Même éprouvé par le suicide de la styliste L'Wren Scott, sa compagne depuis onze ans, Mick Jagger a fait preuve lors de ces dernières dates d'une féroce patate, relève cette chronique du Parisien.fr. Le monsieur a de bons gènes, relève Joseph de Rambuteau, qui rappelle que "ce fils de prof de sport a toujours été en forme". Et puis "le rock, c'est comme la moutarde, on l'aime 'à l'ancienne'", plaisante-t-il.
… les Français ont un avantage…
Les Français ont en outre la chance de vivre dans un pays chéri par Mick Jagger et ses comparses. "Mick possède un appartement à Paris et une maison en Touraine, rappelle le jeune fan. Il est très francophile. De plus, le studio dans lequel ils enregistrent se trouve au nord de Paris. Donc, il y a fort à parier qu'ils se reproduiront d'une manière ou d'une autre en France."
… et leur carrière n'est pas terminée
Si tous s'interrogent sur cette éventuelle tournée d'adieu, les fans savent que les Stones n'ont pas l'intention de prendre leur retraite officielle. S'il est impossible de se projeter sur le plan des tournées alors que le groupe parcourra le monde, Pacifique et Moyen-Orient inclus, jusqu'à la fin de l'année, la rumeur d'un prochain album attise leur impatience. En décembre, Keith Richards lui-même indiquait au New Zealand Herald (en anglais) que le groupe pourrait retourner en studio (il joue d'ailleurs deux nouveaux titres sur sa tournée).

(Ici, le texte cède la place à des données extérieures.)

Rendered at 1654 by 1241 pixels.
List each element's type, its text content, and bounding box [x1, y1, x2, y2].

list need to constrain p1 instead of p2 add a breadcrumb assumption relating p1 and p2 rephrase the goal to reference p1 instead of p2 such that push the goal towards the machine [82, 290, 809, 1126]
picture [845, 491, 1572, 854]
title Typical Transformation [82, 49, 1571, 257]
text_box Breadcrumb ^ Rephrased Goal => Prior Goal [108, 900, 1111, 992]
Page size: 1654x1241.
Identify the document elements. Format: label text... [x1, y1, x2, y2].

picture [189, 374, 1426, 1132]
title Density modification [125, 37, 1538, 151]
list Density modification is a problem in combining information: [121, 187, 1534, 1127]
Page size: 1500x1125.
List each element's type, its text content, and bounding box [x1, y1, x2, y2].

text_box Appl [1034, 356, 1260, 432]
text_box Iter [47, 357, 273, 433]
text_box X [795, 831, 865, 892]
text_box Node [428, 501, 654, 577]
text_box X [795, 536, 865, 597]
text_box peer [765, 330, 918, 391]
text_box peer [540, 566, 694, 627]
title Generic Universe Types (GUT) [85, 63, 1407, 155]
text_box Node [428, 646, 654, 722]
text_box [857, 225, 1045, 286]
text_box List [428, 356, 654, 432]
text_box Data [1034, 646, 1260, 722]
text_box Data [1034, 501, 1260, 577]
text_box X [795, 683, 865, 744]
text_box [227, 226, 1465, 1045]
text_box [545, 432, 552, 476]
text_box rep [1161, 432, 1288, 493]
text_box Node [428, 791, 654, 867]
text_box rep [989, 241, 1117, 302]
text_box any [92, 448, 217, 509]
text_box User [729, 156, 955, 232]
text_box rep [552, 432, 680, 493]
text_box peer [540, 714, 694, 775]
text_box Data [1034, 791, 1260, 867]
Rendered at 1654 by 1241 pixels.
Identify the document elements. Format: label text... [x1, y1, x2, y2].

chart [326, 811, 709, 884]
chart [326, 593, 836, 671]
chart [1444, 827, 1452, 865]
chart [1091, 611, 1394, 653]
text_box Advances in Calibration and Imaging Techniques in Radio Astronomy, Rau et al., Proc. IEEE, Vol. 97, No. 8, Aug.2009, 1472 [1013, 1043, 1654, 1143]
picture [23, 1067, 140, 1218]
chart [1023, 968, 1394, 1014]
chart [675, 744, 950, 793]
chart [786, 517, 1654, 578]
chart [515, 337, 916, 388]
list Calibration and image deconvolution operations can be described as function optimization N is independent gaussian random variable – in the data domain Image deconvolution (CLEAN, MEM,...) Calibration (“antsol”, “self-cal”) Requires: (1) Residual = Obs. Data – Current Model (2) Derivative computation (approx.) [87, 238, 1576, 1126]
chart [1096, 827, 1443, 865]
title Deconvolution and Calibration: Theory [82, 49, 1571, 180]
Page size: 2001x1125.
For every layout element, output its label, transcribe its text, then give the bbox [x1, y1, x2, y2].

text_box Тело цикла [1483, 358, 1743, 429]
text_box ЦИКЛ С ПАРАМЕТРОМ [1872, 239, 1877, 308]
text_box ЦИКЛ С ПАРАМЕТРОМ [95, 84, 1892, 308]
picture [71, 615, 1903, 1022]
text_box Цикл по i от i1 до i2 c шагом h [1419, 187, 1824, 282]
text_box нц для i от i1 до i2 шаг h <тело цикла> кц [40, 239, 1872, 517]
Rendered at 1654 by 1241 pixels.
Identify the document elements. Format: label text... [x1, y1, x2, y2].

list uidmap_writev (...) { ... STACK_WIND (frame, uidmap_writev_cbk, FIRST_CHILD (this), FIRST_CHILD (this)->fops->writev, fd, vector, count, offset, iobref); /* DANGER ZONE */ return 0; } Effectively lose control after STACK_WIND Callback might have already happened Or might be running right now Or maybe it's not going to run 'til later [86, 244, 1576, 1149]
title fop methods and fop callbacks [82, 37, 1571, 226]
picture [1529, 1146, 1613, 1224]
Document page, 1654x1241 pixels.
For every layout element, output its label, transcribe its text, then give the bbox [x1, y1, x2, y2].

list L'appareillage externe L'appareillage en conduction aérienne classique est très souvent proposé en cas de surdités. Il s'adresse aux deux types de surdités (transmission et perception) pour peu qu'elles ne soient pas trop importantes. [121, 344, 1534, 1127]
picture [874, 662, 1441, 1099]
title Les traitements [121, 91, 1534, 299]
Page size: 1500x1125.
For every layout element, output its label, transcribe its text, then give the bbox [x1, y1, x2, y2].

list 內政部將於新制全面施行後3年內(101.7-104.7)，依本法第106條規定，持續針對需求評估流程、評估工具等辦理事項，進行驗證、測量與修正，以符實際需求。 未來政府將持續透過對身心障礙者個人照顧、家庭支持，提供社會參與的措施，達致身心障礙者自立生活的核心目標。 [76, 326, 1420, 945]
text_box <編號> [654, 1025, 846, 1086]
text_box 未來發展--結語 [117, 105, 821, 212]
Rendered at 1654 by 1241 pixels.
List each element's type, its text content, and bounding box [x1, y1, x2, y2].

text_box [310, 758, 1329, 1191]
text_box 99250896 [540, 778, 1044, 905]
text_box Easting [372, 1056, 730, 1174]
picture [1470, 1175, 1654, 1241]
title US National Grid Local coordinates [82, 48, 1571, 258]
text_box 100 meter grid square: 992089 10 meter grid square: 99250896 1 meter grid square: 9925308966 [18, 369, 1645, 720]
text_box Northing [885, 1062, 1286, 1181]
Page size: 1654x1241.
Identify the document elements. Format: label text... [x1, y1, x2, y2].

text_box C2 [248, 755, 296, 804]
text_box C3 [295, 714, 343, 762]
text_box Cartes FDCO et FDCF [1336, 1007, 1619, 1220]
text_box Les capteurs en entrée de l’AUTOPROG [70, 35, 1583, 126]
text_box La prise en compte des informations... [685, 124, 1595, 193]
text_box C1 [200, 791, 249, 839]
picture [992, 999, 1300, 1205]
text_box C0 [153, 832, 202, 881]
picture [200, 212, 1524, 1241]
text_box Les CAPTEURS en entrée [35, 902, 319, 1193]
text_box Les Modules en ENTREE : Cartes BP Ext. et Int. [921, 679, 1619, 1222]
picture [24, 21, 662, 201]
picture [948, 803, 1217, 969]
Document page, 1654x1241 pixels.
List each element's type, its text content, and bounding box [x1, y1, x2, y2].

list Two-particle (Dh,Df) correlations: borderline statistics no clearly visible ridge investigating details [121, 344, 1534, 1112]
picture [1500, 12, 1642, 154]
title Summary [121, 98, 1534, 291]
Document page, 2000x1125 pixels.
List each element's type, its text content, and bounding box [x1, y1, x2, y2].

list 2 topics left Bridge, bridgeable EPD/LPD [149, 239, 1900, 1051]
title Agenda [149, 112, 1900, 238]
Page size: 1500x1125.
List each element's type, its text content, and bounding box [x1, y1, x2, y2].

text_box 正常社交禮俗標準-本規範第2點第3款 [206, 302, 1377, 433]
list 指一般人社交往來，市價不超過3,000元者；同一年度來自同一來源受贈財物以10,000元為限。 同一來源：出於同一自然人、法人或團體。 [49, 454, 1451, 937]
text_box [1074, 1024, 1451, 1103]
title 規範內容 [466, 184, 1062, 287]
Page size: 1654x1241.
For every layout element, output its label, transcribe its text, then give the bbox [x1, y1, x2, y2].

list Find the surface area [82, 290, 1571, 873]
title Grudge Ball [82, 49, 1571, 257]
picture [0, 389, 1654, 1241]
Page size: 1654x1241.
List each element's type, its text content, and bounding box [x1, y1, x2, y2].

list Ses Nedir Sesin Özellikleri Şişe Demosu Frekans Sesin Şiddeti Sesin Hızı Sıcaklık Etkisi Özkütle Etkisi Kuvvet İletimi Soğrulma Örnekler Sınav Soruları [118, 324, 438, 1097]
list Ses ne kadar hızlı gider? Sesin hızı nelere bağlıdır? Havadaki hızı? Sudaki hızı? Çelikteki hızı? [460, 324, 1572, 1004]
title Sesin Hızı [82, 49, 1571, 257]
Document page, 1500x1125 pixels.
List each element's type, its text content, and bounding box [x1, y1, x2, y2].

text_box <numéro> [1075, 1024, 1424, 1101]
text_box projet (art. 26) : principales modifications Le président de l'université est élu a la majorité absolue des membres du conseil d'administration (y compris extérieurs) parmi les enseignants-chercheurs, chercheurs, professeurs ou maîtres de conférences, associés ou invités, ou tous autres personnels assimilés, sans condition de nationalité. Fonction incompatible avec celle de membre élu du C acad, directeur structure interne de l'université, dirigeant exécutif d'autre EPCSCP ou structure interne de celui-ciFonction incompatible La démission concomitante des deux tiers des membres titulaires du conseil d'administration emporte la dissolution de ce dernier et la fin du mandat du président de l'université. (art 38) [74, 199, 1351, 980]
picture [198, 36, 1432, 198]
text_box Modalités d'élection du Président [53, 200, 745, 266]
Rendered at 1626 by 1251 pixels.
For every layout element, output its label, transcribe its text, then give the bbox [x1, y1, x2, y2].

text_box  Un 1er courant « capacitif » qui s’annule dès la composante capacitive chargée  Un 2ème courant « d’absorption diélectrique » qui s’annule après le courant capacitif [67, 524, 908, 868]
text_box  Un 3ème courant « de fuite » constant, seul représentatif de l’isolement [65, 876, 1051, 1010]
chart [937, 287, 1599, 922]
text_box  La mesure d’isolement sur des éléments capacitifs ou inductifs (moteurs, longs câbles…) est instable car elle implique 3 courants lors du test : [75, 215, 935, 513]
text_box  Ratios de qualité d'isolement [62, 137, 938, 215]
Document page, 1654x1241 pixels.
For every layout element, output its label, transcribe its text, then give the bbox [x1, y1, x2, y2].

Surtout que les Stones, mis en cause depuis trente ans par ceux qui leur reprochent des albums inégaux, ne se sont jamais sentis dépassés. Leurs secrets : "l’innovation, la vision, la prise en compte des contextes", analyse cette chronique sur leur longévité publiée sur le site de la Harvard Business Review (en anglais). Ces "Picasso du rock and roll surfent sur le poids des ans grâce à la remise en question permanente, subie ou osée, similaire à celle du génial peintre espagnol et de ses multiples périodes", s'enflamme l'article.
Le photographe Dominique Tarlé, qui a passé six mois avec les rockers au début des années 70 dans une villa de Villefranche-sur-Mer, décrit dans Le Figaro un groupe "hyperactif", qui joue et compose en permanence. Voilà qui n'a pas dû changer.
De toute façon, s'ils raccrochent, il y a toujours le cinéma
Bon, d'accord, quoi qu'il arrive, ce sera de plus en plus compliqué d'aller quémander un médiator, écrasé contre les barrières d'un stade plein à craquer. Mais les Stones ont déjà pris le virage d'une autre forme de prestation scénique. L'année dernière, leur concert à Hyde Park, à Londres, a été retransmis dans 80 salles de cinéma françaises. En juillet, l'Olympia, la mythique salle parisienne, propose de visionner un live enregistré au Texas en 1974. Certes, ce n'est pas du live, mais pour Joseph, qui a assisté à l'une de ces diffusions, "la musique des Stones se danse. On apprécie même mieux le jeu de Keith Richards si l'on voit Mick Jagger qui s'agite à côté." C'était comment ? "De la folie."